Sukabumi – Republiknews.com – Polemik “guru beban negara” menyisakan luka di hati para pendidik. Meskipun Kementerian Keuangan sudah mengklarifikasi, narasi ini tetap mengendap di ruang publik.
Namun alih-alih terus berpolemik, ada satu pelajaran penting, jangan sekali-kali menempatkan guru sebagai beban.
Karena jika itu dilakukan, justru mereka benar-benar akan menjadi beban di masa depan.

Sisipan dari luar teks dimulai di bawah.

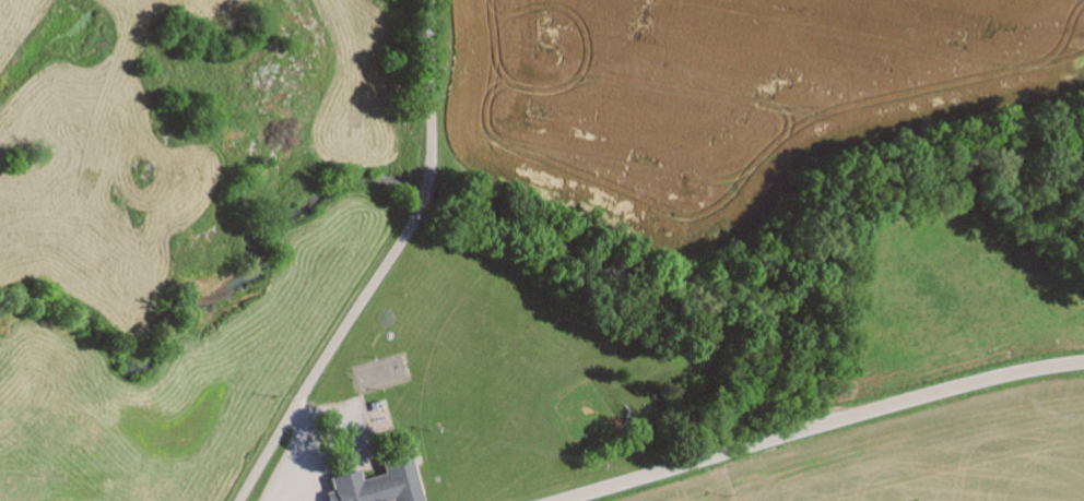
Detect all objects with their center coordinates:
road: (388, 266)
road: (827, 427)
building: (377, 484)

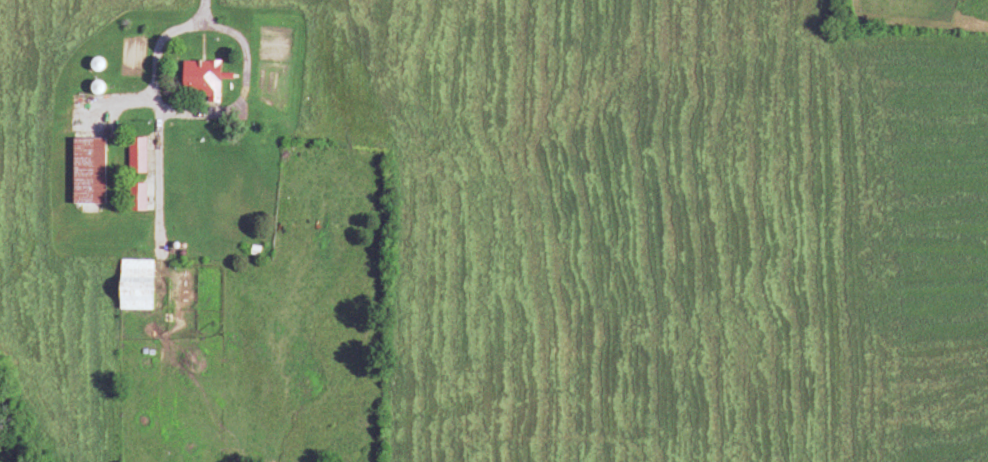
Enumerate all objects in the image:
road: (204, 11)
road: (169, 32)
road: (391, 71)
building: (196, 81)
building: (134, 155)
building: (84, 171)
building: (130, 285)

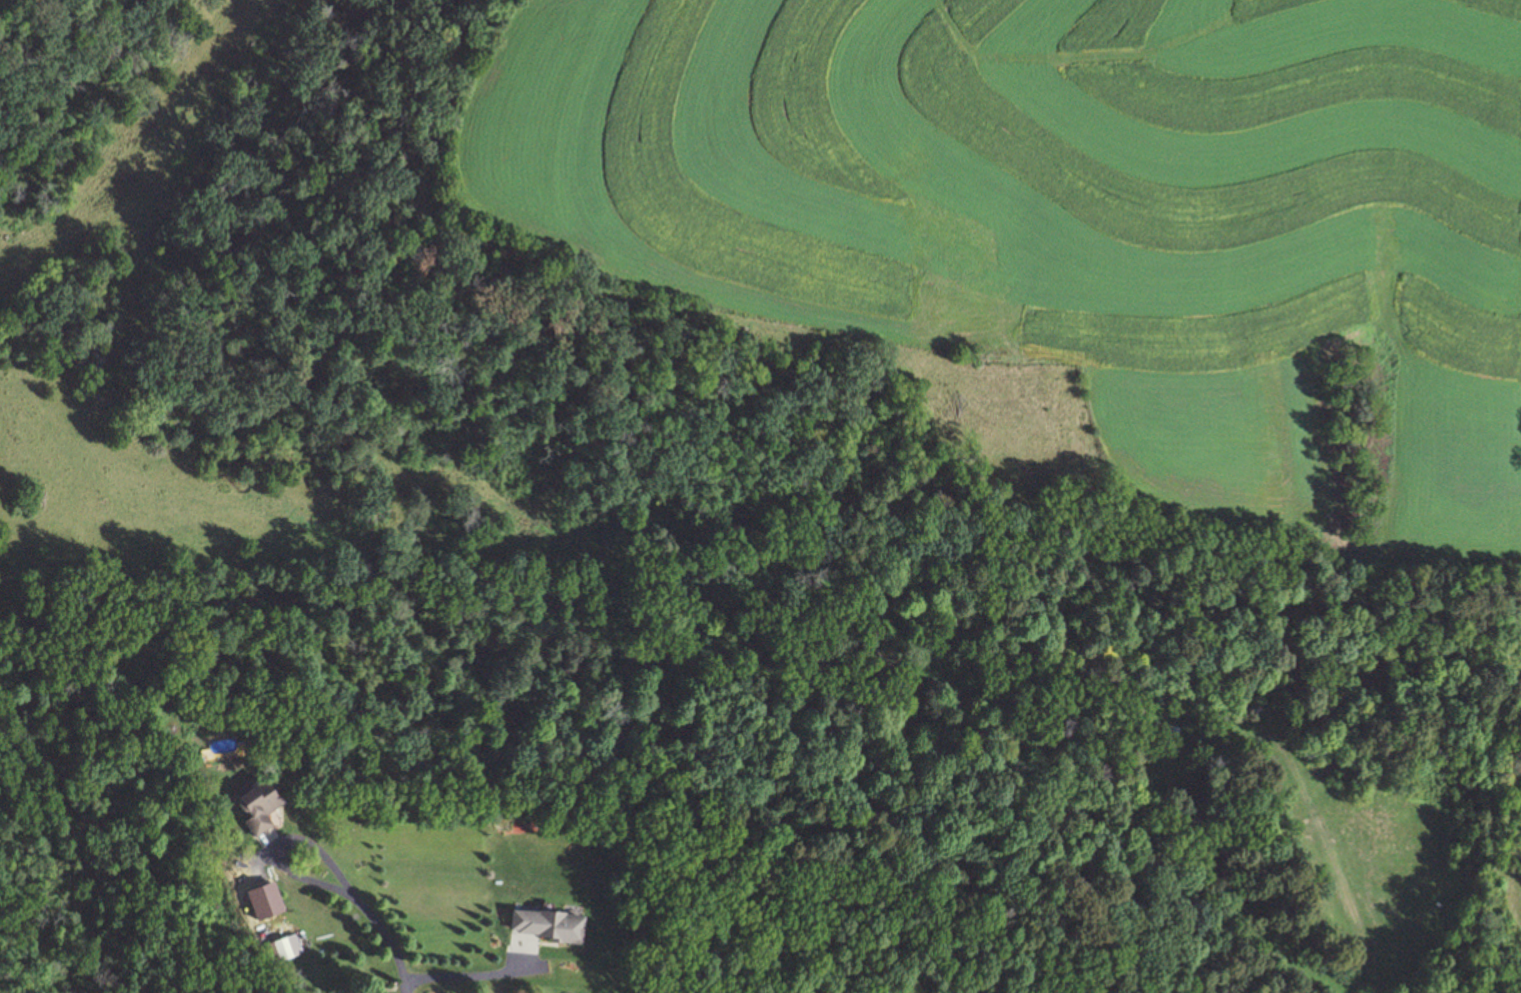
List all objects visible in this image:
building: (1172, 732)
park: (1071, 779)
building: (262, 806)
road: (1323, 838)
road: (279, 844)
building: (551, 925)
road: (385, 939)
road: (465, 976)

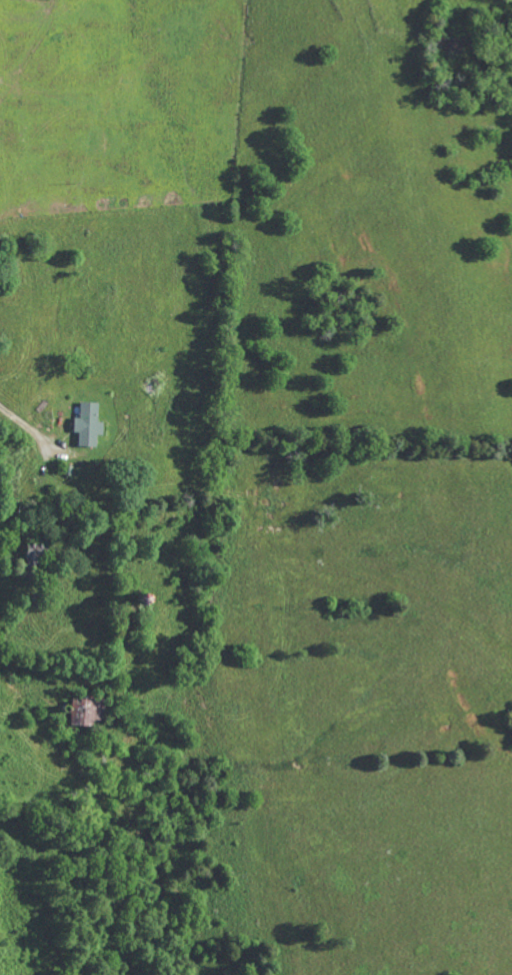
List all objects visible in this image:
road: (24, 425)
building: (89, 425)

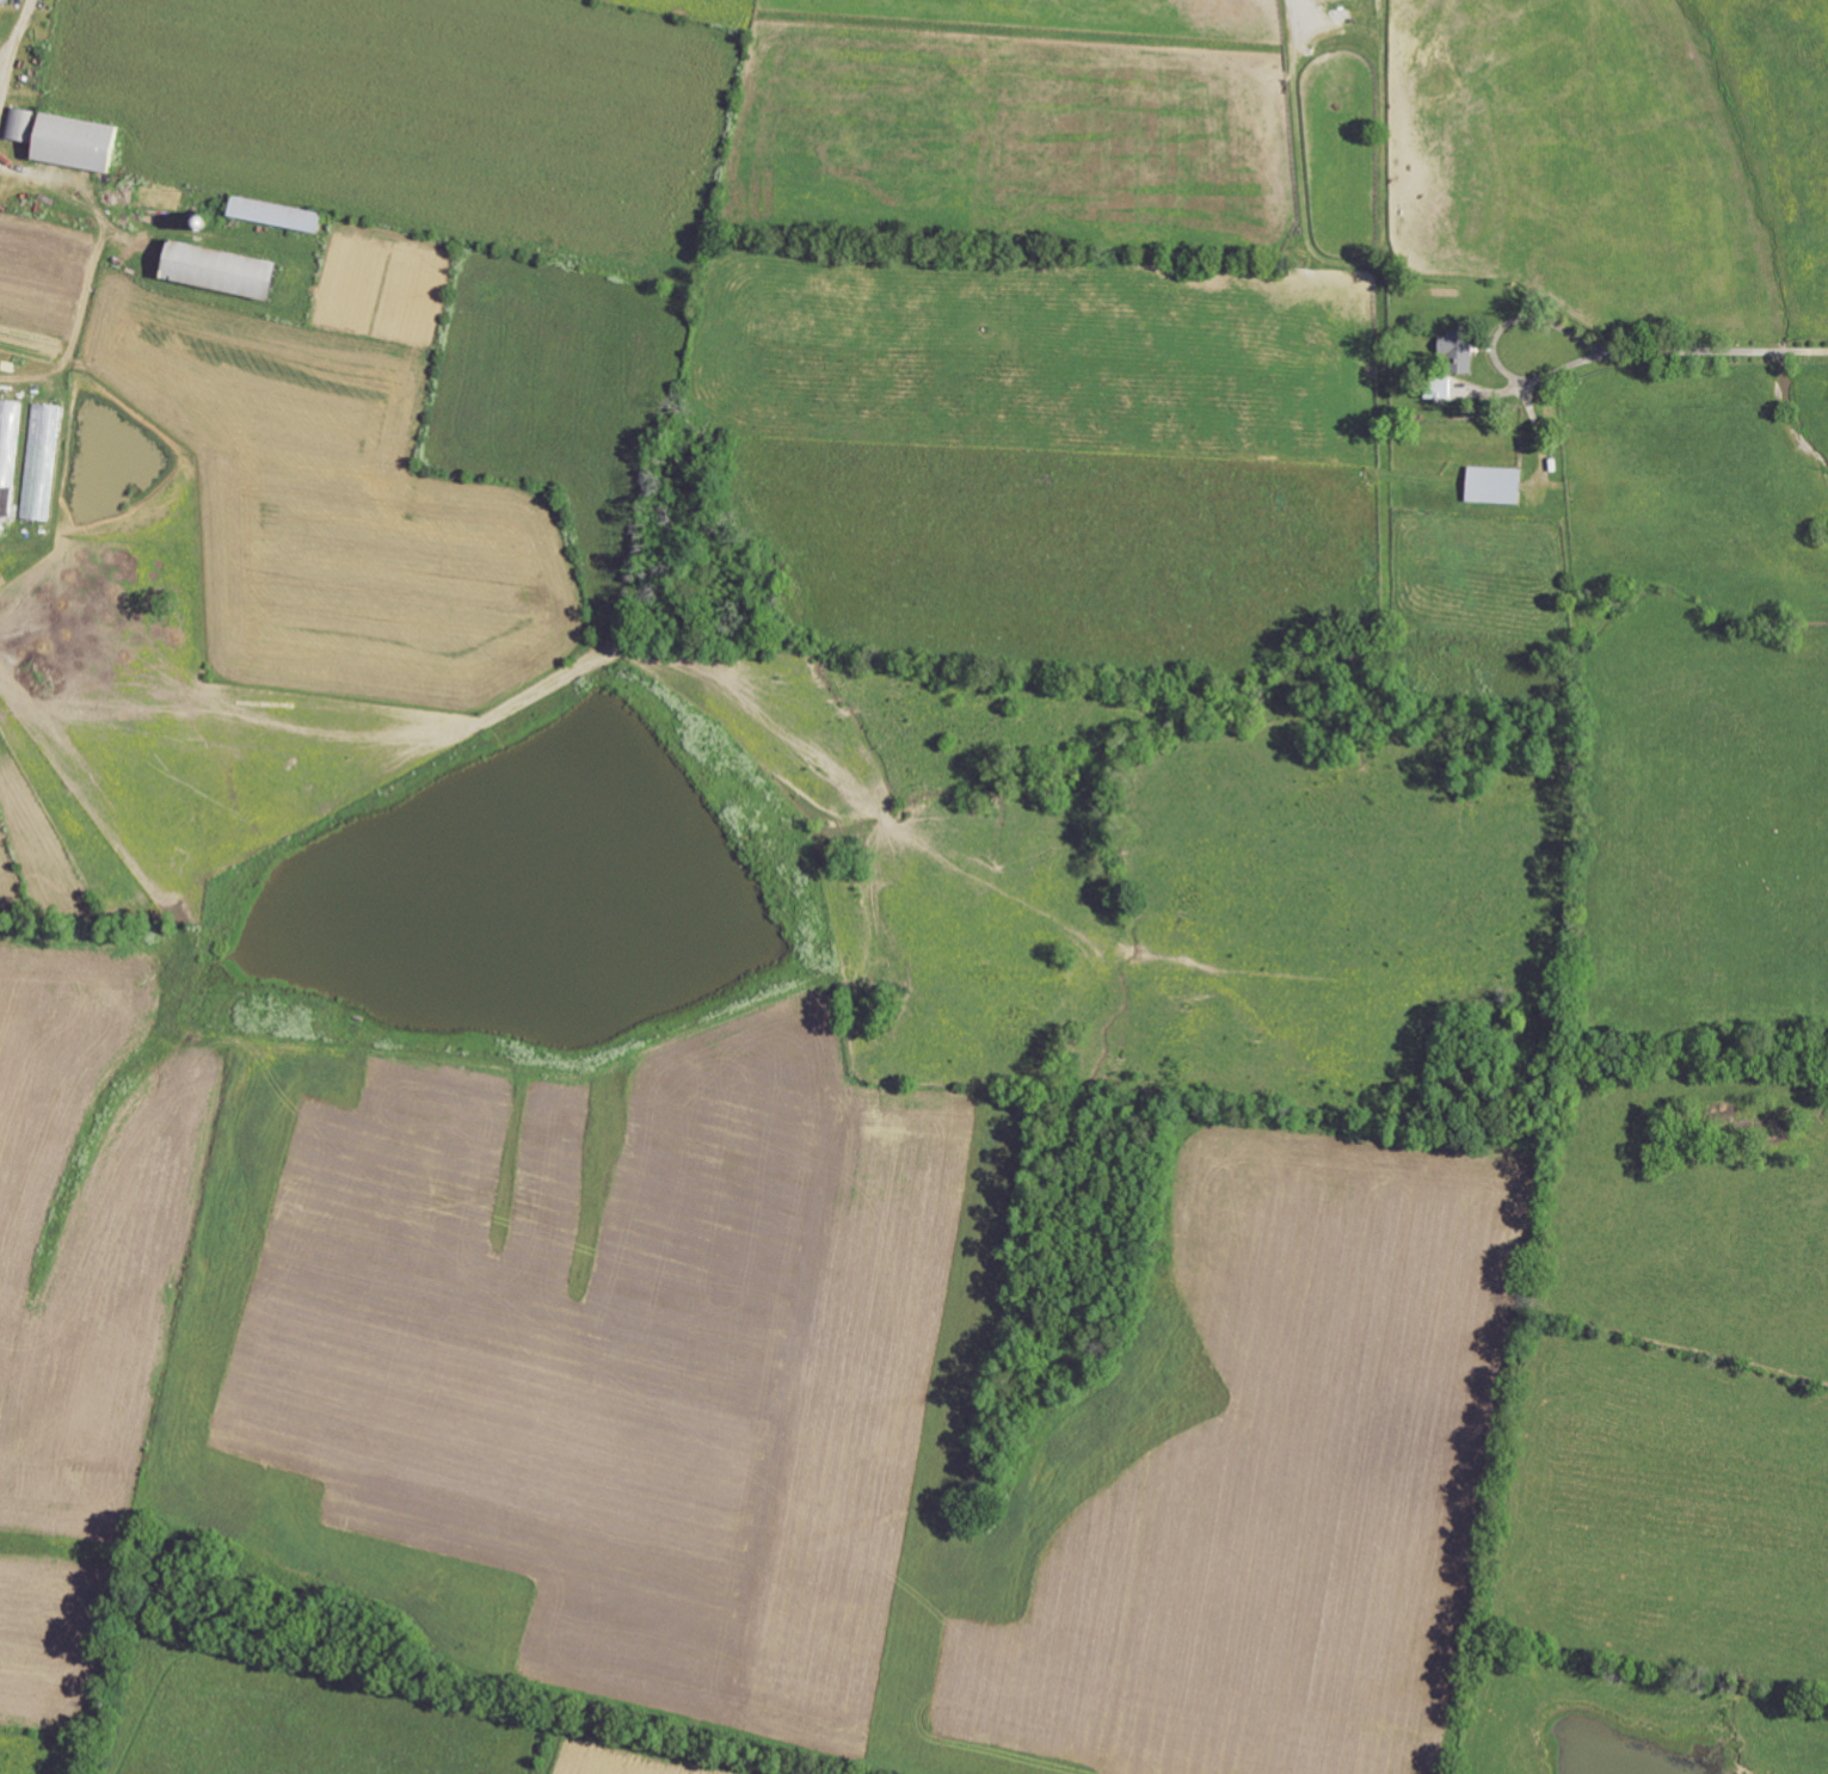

Gaji guru mungkin menyedot porsi besar APBN, tetapi jangan lupa: uang itu kembali dalam bentuk generasi cerdas, tenaga ahli, dan masyarakat yang produktif.
Menyebut guru sebagai beban sama saja menutup mata pada fungsi vital mereka.
Ibarat menanam pohon, gaji guru adalah pupuknya. Kalau pupuk dianggap beban, jangan heran jika pohon pendidikan kering kerontang.
Dan yang paling ironis, buah dari pohon itulah yang nanti dipanen oleh negara.
Jika guru terus dipandang sekadar pos belanja, maka kualitas pendidikan tidak akan beranjak.
Guru akan terjebak rutinitas, murid tidak terinspirasi, dan pada akhirnya negara harus menanggung beban lebih besar, pengangguran, kemiskinan dan rendahnya daya saing.
Dengan kata lain, guru bukanlah beban. Justru mengabaikan mereka yang akan menjadi beban paling berat bagi negara.
Pemerintah perlu berani mengubah paradigma. Gaji guru bukan biaya, melainkan investasi.
Setiap rupiah yang digelontorkan untuk kesejahteraan dan peningkatan kualitas guru adalah tabungan masa depan.
Negara-negara maju sudah membuktikan: kualitas pendidikan tidak mungkin tumbuh tanpa penghargaan layak kepada gurunya.
Jangan anggap guru sebagai beban, sebab itu hanya akan melahirkan generasi yang terbebani.
Jadikan mereka investasi, maka bangsa ini akan menuai keuntungan besar.
Pada akhirnya, pilihan sederhana tapi menentukan ini hanya soal perspektif, mau melihat guru sebagai angka di APBN, atau sebagai fondasi masa depan negeri.